HIV envelope proteins include gp 41, gp 120, and gp 160. GP stands for "glycoprotein". Glycoproteins have carbohydrate, or sugar, components as well as a protein backbone. The number after the gp refers to the proteins' length.

Note: Not all glycoproteins are associated with viruses. Many of the most important proteins in the immune system are also glycoproteins. So are numerous other proteins found in the human body.

Protein gp 120 is probably the best known of the HIV envelope proteins. Several HIV vaccines have attempted to target it. It is very important in the binding of HIV to CD4 cells. Many researchers believe that if they could effectively interfere with gp 120 binding, they would be able to reduce HIV transmission.

In addition to gp 120, gp 41 is also important in assisting HIV's entry into host cells. It helps the viral membrane and the cell membrane fuse. This is a critical part of the infection process.

The fusion of the two membranes is the first step towards releasing the viral RNA into the cell for replication. In fact, the fusion inhibitor enfuvirtide actually works by interfering with gp 41. Gp 41 is also the protein that keeps gp 120 attached to the viral envelope. It sits in the membrane and binds to gp 120.

GP 120 doesn't attach to the envelope directly.

GP 160 isn't actually a third HIV envelope protein. Instead, gp 160 is the precursor of gp 120 and gp 41. The larger protein is coded for by the env (envelope) gene. It is then cut apart into two smaller pieces by enzymes in the host cell -- 120 + 41 = 161. (GP 160 is sometimes be referred to separately from gp 120 and gp 41. However, that is misleading.) 

Why Do I Need To Know About HIV Envelope Proteins?

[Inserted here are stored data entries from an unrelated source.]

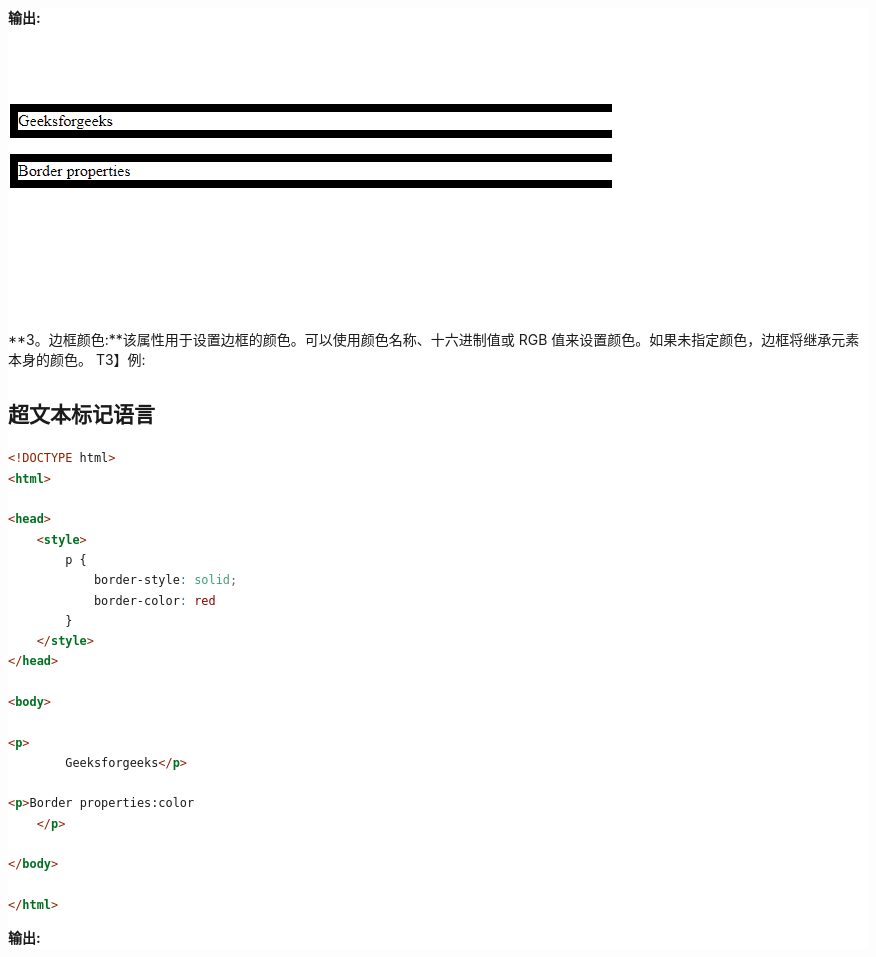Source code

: **输出:**

![](img/5b6199757302409065867580ce45f3d5.png)

**3。边框颜色:**该属性用于设置边框的颜色。可以使用颜色名称、十六进制值或 RGB 值来设置颜色。如果未指定颜色，边框将继承元素本身的颜色。
T3】例:

## 超文本标记语言

```html
<!DOCTYPE html>
<html>

<head>
    <style>
        p {
            border-style: solid;
            border-color: red
        }
    </style>
</head>

<body>

<p>
        Geeksforgeeks</p>

<p>Border properties:color
    </p>

</body>

</html>
```

**输出:**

HIV envelope proteins have an important role in HIV entry and infectivity. They are also potentially quite important in prevention and treatment. However, interestingly, the topic of HIV envelope proteins also often comes up in discussions of HIV testing. For example, a Western Blot isn't considered to be a definitive diagnosis for HIV unless a person has antibodies against both HIV envelope proteins and HIV core proteins.

There are also concerns about how HIV vaccine trials may affect testing routines. The growing number of people who have participated in these trials could lead to more false positive HIV antibody tests.

Vaccines are usually designed to cause the body to make antibodies against specific proteins, such as the HIV envelope proteins. Since those antibodies are exactly what non-RNA HIV tests look for, it could lead to a false positive. This is one thing that saying someone can only be positive if they also produce antibodies to core proteins may help prevent. 

If you do participate in an HIV vaccine trial, tell your doctor. You should also keep careful records of your participation. It is possible that routine HIV testing procedures will no longer be accurate for you.

Source:
Cooper CJ, Metch B, Dragavon J, Coombs RW, Baden LR; NIAID HIV Vaccine Trials Network (HVTN) Vaccine-Induced Seropositivity (VISP) Task Force. Vaccine-induced HIV seropositivity/reactivity in noninfected HIV vaccine recipients. JAMA. 2010 Jul 21;304(3):275-83.